> _DOCUMENT SECTION_:
◇ ◇ ◇ ◇

The Senate voted 65-31 in favour of lifting the ban, which came into effect in 1993 under Bill Clinton, often seen as a supporter of gay rights.

The "Don’t Ask, Don’t Tell" (DADT) policy was introduced as a compromise measure by President Clinton who had campaigned on the promise to allow all citizens to serve in the military regardless of sexual orientation. Prior to DADT it was the position of the US military, under Department of Defence Directive 1332.14 (10 U.S.C. § 654) that homosexuality was incompatible with military service. Persons who engaged in homosexual acts or stated that they were homosexual or bisexual were discharged, with many being court-martialled and then dishonourably discharged for being in violation of The Uniform Code of Military Justice passed by Congress in 1950 during the Truman Administration.

Under this directive, military authorities often sought out homosexual personnel, interrogating suspected homosexuals or those suspected of engaging in, or found to have engaged in, same-sex sexual activity, in an attempt to purge the military of the "corrosive" effect of homosexuality. Clinton’s DADT was viewed by many as a more liberal and humane alternative to the decades of witch-hunts that preceded it.

◇ ◇ ◇ ◇

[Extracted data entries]
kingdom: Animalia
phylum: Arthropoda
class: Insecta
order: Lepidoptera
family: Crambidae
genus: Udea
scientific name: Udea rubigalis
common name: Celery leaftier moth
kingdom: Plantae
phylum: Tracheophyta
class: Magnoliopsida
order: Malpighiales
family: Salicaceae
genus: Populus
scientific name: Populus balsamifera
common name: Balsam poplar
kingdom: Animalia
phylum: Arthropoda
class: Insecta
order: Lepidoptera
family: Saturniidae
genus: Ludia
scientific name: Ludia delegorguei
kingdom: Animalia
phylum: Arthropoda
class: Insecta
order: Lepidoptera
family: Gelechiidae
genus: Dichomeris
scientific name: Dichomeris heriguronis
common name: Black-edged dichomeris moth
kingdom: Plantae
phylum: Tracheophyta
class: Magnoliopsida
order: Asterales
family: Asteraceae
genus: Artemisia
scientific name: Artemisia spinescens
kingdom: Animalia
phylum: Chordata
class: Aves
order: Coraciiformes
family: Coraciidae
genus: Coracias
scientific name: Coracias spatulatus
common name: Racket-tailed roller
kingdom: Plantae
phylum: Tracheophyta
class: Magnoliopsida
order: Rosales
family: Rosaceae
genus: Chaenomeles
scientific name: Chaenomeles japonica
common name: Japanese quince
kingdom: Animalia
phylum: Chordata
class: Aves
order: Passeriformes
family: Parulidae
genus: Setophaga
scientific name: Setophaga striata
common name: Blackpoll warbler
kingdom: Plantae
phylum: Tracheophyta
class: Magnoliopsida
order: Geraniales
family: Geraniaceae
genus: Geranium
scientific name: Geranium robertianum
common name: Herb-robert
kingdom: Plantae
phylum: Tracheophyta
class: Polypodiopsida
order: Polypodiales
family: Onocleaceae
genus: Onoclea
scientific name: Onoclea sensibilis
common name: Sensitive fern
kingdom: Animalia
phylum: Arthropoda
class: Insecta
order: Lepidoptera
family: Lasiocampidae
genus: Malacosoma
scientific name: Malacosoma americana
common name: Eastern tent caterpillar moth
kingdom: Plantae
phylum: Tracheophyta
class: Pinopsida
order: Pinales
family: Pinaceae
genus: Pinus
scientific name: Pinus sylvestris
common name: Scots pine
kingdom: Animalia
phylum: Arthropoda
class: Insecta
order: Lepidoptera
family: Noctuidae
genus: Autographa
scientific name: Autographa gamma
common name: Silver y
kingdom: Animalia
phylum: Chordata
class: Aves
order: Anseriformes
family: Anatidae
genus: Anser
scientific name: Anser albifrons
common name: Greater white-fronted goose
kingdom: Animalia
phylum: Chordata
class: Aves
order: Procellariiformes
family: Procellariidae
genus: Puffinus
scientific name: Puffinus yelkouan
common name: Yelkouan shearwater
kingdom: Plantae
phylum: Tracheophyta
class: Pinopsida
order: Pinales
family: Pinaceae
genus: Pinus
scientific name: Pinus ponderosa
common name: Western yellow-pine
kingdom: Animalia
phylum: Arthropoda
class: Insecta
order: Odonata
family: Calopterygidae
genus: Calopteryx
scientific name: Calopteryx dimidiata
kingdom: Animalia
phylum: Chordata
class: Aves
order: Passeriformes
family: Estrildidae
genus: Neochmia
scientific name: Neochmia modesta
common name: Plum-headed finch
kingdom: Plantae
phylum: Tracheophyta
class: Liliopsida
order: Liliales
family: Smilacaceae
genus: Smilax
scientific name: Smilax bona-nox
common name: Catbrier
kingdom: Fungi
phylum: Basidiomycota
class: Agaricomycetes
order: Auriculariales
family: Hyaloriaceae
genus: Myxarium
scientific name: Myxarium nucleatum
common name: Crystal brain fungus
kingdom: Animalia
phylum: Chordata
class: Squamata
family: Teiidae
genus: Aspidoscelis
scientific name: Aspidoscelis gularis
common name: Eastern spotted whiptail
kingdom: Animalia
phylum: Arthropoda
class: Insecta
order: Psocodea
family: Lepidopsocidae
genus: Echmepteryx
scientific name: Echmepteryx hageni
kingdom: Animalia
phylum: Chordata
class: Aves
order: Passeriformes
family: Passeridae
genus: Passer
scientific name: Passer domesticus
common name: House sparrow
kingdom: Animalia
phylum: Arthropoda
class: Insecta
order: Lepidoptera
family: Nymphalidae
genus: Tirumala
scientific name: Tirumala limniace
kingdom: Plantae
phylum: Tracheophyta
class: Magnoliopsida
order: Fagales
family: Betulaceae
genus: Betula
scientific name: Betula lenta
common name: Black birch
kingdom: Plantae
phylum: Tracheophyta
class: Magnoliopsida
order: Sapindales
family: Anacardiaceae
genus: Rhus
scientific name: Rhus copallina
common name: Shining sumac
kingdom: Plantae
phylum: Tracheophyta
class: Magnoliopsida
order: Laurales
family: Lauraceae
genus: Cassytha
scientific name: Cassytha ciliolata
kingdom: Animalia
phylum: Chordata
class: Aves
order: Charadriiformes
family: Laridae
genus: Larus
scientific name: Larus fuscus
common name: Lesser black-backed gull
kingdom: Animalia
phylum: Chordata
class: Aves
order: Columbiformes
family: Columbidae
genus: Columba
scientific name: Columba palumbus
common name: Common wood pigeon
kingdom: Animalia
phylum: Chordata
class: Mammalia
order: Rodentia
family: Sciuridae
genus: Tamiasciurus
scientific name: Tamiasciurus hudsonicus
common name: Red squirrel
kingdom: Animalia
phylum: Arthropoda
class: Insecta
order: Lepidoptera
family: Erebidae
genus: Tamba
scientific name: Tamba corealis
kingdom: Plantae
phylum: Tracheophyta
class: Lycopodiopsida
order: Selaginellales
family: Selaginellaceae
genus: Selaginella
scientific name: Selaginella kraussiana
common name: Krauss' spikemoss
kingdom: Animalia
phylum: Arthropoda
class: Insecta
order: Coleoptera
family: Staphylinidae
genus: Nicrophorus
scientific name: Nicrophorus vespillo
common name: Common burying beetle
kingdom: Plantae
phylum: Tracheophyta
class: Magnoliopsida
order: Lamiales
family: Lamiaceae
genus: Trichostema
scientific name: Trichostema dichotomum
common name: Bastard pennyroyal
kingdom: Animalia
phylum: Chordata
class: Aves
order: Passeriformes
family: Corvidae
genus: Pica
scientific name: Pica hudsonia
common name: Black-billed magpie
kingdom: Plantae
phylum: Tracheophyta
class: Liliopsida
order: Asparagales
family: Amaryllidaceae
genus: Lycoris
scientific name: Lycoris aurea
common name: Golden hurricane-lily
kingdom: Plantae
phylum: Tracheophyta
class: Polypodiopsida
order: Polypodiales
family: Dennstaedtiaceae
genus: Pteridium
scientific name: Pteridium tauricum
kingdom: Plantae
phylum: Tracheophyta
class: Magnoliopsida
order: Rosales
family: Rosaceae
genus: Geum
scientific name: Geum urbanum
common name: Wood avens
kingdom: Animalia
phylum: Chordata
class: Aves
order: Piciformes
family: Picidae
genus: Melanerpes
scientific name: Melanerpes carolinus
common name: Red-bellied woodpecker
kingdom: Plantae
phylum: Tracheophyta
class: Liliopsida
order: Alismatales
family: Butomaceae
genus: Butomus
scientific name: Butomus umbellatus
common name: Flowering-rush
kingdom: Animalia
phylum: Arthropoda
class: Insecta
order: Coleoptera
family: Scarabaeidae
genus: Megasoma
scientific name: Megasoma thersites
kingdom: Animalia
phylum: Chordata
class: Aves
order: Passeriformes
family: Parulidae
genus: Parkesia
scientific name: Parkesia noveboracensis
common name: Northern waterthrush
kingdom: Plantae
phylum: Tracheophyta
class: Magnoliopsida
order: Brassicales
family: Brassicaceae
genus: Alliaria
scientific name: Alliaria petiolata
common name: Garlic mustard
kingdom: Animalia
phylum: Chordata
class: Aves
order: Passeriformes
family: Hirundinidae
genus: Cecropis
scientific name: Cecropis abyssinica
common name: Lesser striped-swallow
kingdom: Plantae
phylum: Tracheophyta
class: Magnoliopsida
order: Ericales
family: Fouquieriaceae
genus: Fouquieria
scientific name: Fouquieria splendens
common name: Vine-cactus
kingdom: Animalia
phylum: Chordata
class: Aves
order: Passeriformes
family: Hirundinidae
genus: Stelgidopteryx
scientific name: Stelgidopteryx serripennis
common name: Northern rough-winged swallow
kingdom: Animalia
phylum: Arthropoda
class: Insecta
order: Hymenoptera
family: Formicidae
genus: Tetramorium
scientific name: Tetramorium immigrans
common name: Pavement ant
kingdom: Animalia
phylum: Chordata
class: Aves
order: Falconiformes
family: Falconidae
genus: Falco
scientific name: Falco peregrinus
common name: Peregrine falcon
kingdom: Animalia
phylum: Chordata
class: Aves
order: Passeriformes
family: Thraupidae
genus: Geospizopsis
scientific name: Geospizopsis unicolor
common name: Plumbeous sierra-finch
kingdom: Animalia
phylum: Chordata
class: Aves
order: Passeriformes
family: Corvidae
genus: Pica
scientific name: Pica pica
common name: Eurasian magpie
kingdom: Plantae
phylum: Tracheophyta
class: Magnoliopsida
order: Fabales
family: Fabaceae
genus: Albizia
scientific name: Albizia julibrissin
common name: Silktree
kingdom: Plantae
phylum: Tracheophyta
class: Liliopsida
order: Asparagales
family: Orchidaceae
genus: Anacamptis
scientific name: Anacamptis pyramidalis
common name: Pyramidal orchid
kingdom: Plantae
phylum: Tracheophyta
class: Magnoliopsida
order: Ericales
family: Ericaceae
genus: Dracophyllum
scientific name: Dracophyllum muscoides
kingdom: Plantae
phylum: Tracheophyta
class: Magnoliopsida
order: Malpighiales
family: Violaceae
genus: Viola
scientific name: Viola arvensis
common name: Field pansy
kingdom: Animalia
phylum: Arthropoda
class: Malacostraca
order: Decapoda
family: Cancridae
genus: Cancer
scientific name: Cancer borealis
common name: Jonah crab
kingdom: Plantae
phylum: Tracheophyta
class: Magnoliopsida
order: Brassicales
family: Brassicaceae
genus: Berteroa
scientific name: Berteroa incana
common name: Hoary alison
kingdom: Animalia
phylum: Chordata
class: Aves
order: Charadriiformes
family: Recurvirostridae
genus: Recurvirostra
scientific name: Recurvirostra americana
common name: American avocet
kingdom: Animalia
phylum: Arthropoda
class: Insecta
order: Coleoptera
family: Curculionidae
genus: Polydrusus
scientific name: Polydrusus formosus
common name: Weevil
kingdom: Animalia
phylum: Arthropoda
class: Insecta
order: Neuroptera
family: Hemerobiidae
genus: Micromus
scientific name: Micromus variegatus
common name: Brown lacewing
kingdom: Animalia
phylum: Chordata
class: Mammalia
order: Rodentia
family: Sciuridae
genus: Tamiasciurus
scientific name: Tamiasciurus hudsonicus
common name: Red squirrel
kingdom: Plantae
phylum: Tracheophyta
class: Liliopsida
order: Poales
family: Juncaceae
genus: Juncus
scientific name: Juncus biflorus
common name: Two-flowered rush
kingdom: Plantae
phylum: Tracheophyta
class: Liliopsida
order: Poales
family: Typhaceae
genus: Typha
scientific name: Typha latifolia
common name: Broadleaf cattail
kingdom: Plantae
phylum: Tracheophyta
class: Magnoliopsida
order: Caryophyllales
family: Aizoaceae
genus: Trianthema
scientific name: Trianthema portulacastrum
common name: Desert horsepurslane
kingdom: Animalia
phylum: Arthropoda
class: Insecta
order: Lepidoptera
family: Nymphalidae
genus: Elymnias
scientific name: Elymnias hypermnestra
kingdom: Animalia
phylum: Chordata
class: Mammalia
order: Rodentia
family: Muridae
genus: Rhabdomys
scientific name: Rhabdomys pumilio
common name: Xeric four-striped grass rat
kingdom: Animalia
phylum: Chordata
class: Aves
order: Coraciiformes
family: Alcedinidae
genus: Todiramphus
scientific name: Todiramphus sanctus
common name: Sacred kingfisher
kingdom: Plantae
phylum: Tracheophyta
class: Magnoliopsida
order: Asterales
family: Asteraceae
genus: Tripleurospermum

◇ ◇ ◇ ◇

> _WHAT YOU WILL DO_:
(1) Edit the passage on the military ban from "The Senate voted" down to "the Truman Administration.", replacing "discharged" with "expelled".
(2) According to the passage on the military ban, in what year did Congress pass The Uniform Code of Military Justice?
The lines of organism labeling data play no part in this.

> _TASK SOLUTIONS_:
(1)
The Senate voted 65-31 in favour of lifting the ban, which came into effect in 1993 under Bill Clinton, often seen as a supporter of gay rights.

The "Don’t Ask, Don’t Tell" (DADT) policy was introduced as a compromise measure by President Clinton who had campaigned on the promise to allow all citizens to serve in the military regardless of sexual orientation. Prior to DADT it was the position of the US military, under Department of Defence Directive 1332.14 (10 U.S.C. § 654) that homosexuality was incompatible with military service. Persons who engaged in homosexual acts or stated that they were homosexual or bisexual were expelled, with many being court-martialled and then dishonourably expelled for being in violation of The Uniform Code of Military Justice passed by Congress in 1950 during the Truman Administration.

(2) 1950